There is a lovely looking spiral staircase running up the side of the watch tower.



I think this is the first time I have seen daffodils growing on the beach, they really compliment the lovey day and view along the beach.


For a while now I have been documenting the various weather vanes that I come across, surprisingly I think this maybe the first Cockerel that I have seen.


Many of the British coastal resorts of times gone by had model yacht ponds, fortunately there is still one here.

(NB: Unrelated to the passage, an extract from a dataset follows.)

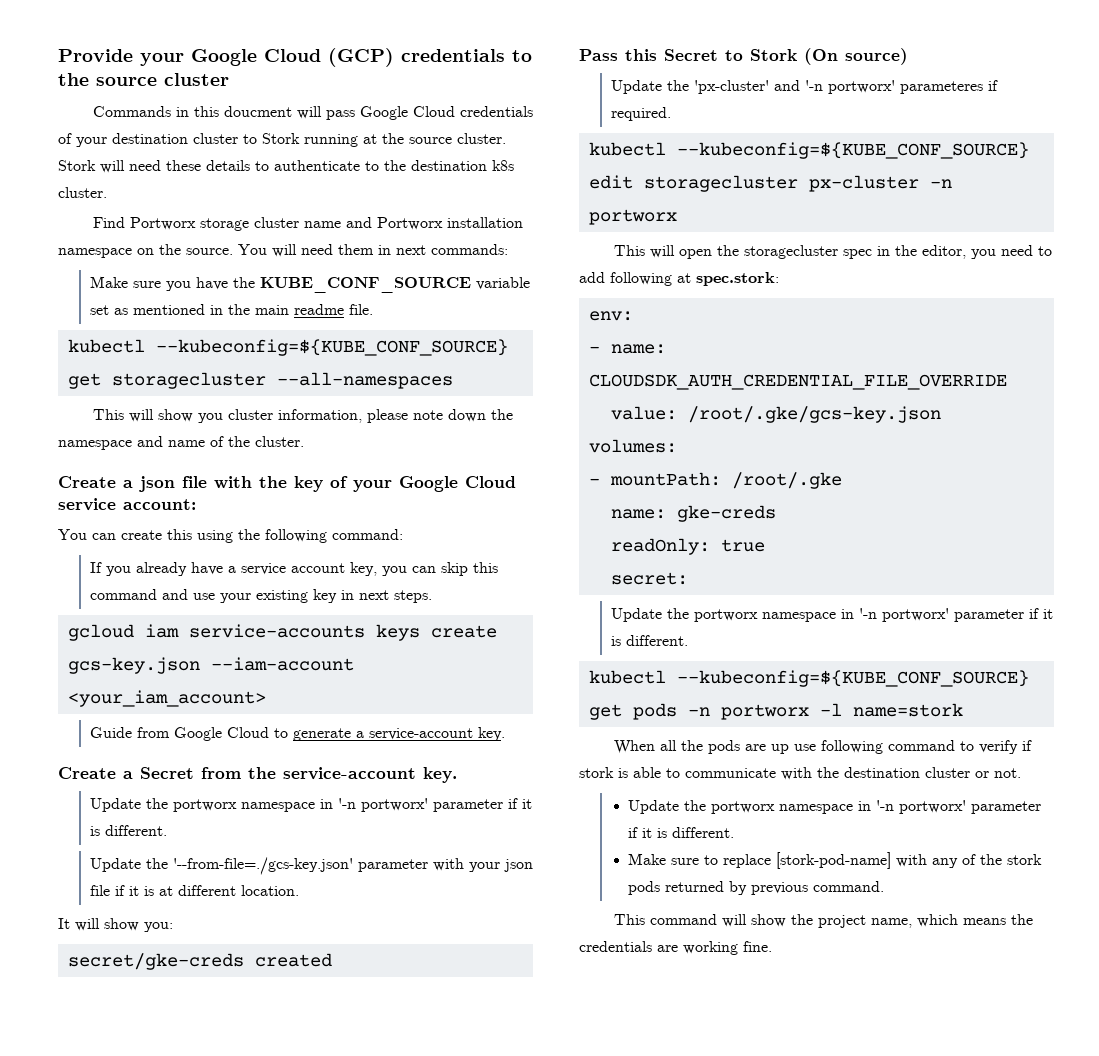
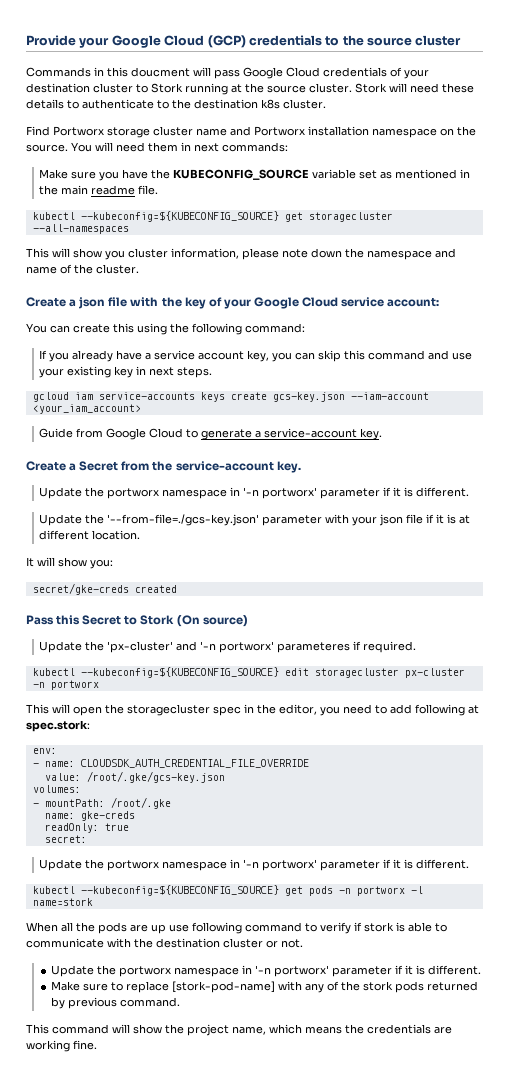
[259,277,471,293] KUBE_CONF_SOURCE -> [173,169,310,180] KUBECONFIG_SOURCE
[155,339,508,356] --kubeconfig=${KUBE_CONF_SOURCE} -> [80,211,279,222] --kubeconfig=${KUBECONFIG_SOURCE}
[676,142,1029,159] --kubeconfig=${KUBE_CONF_SOURCE} -> [80,667,279,678] --kubeconfig=${KUBECONFIG_SOURCE}
[676,670,1029,687] --kubeconfig=${KUBE_CONF_SOURCE} -> [80,885,279,896] --kubeconfig=${KUBECONFIG_SOURCE}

There is a bronze statue on a plinth near the pond depicting a dog called Snooks.  Snooks belonged to a well respected doctor, the statue was originally unveiled in 1961.  However it was lost for 10 years after having gone missing in 2003,


There are some lovely colorful flowerbeds here with a back drop of some lovely looking buildings.


The Mill Inn dates from the 16th Century, the mock Tudor beams on the outside were added during the 1950's.


No cannot see the sea monster, just lots of pebbles, empty beach and sea!


There are plenty of huts along this stretch of beach were you can buy fresh fish and shell fish, as well as trying your favourites smoked.


Another first to add to my list of weather vanes.


This is very much a working section of the beach.


Love this sign, cannot disagree with it!


This building 'The Moot Hall' dates back to the early 16th century.  Originally it contained 6 small shops on the ground floor and a meeting chamber on the first floor.  Today the building contains a museum telling the history of this part of Suffolk.


Another thing you will see on several old buildings are elaborate sundials. The wording on this one translates as "I count only the hours that are serene" a 19th century motto.



This bike reminds me of the hit TV series Open All Hours.



We then carried along the coast towards Southwold.  There is a mention of Southwold in the Doomsday Book of 1086 as a fishing port.  There was a fire in the town in 1659 which devastated most of the town.  Several of the destroyed buildings were not replaced resulting in several open areas still seen today. The sign shows the Battle Of Sole Bay of 1672 between the Dutch and the combined English and French fleets.


This section of the seafront is lined with colorful beach huts looking out over the narrow sandy beach to the sea, with the pier in the background.



If you get a chance to walk along these beach huts just take a moment to look at the name plates that most of the have their are some really interesting ones.


We have now climbed the steps up the cliffs to what is known as Gun Hill, here you will see six 18 pounder cannon commemorating the Battle Of Sole Bay.  Many bodies from the battle were washed up along this stretch of beach.



Now this is a first and probably uniquely handmade weather vane.


Southwolds Lighthouse was commissioned in 1890 and electrified and automated in 1938.  It is still in full working order and in regular service.



We are now looking back towards the coast of Southwold from the Pier.


The pier was built in 1900 as a landing stage for steamships bringing tourists from London, Clacton and Great Yarmouth, it was originally 247 metres (810ft) long.  In 1955 a large section was destroyed by a gale.  In 2001 the pier was totally rebuilt and restored and now stands at 190 metres (620ft) long.

This water clock was originally built as a temporary water feature in 2001.  After having been scrapped as it never really worked properly the current owner of the pier decided to restore the clock adding an electric mechanism.



There are several mirrors along one side of the buildings on pier.  I particularly liked this one as it made us look taller and thinner!